_AIM OF THE EXERCISE_
Write down, word for word, the stretch of the Crystal Cove passage below from "The cottages at" through "in Crystal Cove.".

The Crystal Cove Historic District is a part of the Crystal Cove State Park located in Newport Beach, California. It is listed on the National Register of Historic Places encompassing  along the Southern California coast. It was listed on the National Register not only because of its significance but also because of the 46 cottages located there which were built in the 1920s and 1930s. These cottages are perfect examples of Southern California coastal development in the early 20th century and were preserved by the Crystal Cove Conservancy Alliance. Since the restoration, the cottages have been open to the public for overnight stays.

The historic district features a Ruby's Shake Shack and the "Beachcomber Cafe". The Crystal Cove Conservancy is now working on restoring the North Beach cottages.

A resident of the cottages, Martha Padve, was highly involved in a long-running case to list Crystal Cove on the National Register and to fight the State of California over tenancy matters.

The cottages at Crystal Cove were first built by the Irvine Company and were owned by movie directors and producers. Many movies have been filmed here, including Treasure Island (1918) and Beaches (1988). Many of the cottages are currently available for public vacation rentals. The district also remains a popular location for the film industry. The main cottage featured in Beaches is currently being used as a homage to Crystal Cove's Hollywood past where visitors can learn about the different movies filmed in Crystal Cove.

_ITEMS_
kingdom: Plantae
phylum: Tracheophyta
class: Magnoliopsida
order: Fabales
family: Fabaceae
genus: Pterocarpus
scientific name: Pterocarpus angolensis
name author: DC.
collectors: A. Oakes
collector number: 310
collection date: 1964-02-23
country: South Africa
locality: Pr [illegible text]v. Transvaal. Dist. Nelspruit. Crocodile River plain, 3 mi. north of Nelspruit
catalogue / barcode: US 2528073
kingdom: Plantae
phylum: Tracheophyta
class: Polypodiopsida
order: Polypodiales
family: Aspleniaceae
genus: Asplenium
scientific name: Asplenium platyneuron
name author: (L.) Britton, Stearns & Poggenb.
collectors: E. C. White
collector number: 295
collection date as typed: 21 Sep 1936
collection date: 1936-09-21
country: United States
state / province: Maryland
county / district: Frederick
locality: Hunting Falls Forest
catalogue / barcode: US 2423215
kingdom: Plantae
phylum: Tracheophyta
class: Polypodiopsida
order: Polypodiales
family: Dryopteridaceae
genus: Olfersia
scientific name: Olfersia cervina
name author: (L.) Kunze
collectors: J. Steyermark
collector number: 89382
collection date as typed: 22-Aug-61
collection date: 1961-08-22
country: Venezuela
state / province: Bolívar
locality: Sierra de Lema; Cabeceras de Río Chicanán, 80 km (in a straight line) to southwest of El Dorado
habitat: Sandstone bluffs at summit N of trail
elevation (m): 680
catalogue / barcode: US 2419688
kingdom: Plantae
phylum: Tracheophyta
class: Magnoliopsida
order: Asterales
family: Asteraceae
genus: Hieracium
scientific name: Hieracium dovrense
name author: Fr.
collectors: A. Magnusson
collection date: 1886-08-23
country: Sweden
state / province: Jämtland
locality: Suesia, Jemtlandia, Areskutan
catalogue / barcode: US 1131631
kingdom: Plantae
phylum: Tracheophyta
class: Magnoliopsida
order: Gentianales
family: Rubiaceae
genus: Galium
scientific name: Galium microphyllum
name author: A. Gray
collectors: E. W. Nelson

_OUTPUT OF THE TASK_
The cottages at Crystal Cove were first built by the Irvine Company and were owned by movie directors and producers. Many movies have been filmed here, including Treasure Island (1918) and Beaches (1988). Many of the cottages are currently available for public vacation rentals. The district also remains a popular location for the film industry. The main cottage featured in Beaches is currently being used as a homage to Crystal Cove's Hollywood past where visitors can learn about the different movies filmed in Crystal Cove.